W praktyce muszą uzyskać pozwolenie obu sąsiadów. Ponadto koryto rzeki nie jest przystosowane do dużych chińskich frachtowców. Nie pomaga też radziecki, zaledwie siedmiometrowy most. W rezultacie chińskie łodzie mogą dotrzeć do Morza Japońskiego, jedynie okrążając Półwysep Koreański. Niebawem może się to jednak zmienić. Przełom nastąpił podczas majowego spotkania Putina z Xi Jinpingiem.
Obie strony podejmą konstruktywny dialog z Koreańską Republiką Ludowo-Demokratyczną w sprawie żeglugi chińskich statków przez dolną rzekę Tuman do morza – wynika ze wspólnego oświadczenia Chin i Rosji.
Dalsza część artykułu pod materiałem wideo
Dlaczego Chinom tak zależy na dostępie do morza Japońskiego? Odpowiedź jest prosta – chodzi oczywiście o pieniądze.

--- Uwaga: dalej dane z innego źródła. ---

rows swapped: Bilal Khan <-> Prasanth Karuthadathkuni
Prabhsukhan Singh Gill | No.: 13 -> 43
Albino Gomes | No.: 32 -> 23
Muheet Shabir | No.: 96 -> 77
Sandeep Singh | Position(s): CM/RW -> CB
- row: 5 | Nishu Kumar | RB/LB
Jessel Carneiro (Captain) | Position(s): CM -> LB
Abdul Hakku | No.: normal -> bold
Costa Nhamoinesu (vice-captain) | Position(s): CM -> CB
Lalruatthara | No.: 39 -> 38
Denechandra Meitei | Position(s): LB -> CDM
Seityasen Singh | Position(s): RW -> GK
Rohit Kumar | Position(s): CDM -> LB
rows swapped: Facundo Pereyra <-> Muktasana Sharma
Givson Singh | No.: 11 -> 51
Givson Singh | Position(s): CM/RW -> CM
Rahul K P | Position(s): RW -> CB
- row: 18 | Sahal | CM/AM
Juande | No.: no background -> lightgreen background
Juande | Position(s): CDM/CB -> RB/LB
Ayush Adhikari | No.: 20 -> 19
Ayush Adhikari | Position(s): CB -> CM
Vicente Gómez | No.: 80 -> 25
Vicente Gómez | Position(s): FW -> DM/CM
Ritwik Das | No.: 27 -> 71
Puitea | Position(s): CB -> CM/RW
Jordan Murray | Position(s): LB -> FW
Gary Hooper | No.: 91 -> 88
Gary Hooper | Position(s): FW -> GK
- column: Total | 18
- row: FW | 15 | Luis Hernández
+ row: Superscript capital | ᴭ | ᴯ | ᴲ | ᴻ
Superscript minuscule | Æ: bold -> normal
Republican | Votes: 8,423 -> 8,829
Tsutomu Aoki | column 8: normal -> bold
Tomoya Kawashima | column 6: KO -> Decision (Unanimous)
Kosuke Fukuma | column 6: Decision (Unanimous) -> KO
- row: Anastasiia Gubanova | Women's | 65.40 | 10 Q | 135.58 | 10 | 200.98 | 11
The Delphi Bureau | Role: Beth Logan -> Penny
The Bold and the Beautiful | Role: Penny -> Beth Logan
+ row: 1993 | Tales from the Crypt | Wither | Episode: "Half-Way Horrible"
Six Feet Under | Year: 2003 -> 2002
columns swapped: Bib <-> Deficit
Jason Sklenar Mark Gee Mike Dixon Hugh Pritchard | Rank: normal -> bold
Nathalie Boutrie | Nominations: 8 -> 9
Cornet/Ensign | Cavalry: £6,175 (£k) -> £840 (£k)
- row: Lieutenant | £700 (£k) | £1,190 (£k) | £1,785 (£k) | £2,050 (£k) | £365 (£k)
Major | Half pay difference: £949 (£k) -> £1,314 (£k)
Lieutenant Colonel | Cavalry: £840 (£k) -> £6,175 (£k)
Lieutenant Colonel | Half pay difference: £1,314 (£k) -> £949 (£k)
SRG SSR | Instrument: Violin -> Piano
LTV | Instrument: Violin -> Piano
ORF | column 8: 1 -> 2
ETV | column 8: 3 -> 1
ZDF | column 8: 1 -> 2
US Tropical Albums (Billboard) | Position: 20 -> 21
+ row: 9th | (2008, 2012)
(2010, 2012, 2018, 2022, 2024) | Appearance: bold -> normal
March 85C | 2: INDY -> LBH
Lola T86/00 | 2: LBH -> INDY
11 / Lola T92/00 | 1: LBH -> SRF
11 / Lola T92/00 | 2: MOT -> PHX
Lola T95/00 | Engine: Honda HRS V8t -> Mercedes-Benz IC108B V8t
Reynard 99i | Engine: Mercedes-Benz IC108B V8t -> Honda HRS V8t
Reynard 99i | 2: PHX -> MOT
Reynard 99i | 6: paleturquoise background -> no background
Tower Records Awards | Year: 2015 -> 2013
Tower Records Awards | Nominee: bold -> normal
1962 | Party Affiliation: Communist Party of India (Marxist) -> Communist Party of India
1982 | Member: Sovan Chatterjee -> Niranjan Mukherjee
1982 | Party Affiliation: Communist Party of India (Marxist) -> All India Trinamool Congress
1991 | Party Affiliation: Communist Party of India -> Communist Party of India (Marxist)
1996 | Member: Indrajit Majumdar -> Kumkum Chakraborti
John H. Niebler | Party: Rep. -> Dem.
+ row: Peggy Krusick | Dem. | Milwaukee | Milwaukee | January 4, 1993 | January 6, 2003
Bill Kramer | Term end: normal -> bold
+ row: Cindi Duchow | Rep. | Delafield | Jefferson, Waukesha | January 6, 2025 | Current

Dostęp do morza przyniósłby korzyści gospodarcze odległym północno-wschodnim regionom Chin, które są obecnie odcięte od dolnego biegu rzeki Tuman - podaje agencja Nexta na platformie X.
Dlaczego Rosja wraca teraz do tematu rzeki Tuman? Bo jak nigdy potrzebuje przychylności Chin na arenie międzynarodowej. Władimir Putin potrzebuje ugruntować też przyjaźń z Pekinem.
Z pewnością ma nadzieje, że ustępstwa dotyczące kilkunastu kilometrów rzeki i dostępu do Morza Japońskiego skłonią Chińczyków do przemyśleń w kontekście pomocy militarnej - której Rosja potrzebuje w związku z prowadzoną wojną w Ukrainie.
Czytaj także: Ważne odkrycie w Mamerkach. Niemcy je starannie schowali
Wcześniej Rosja nie wspierała tej chińskiej inicjatywy, obawiając się, że Pekin zwiększy w ten sposób swoje wpływy w Azji Północno-Wschodniej. Jednak w kontekście sankcji nałożonych na Rosję za inwazję na Ukrainę Moskwa staje się coraz bardziej zależna od strony chińskiej, zauważa "The Moskwa Times - podała agencja Nexta.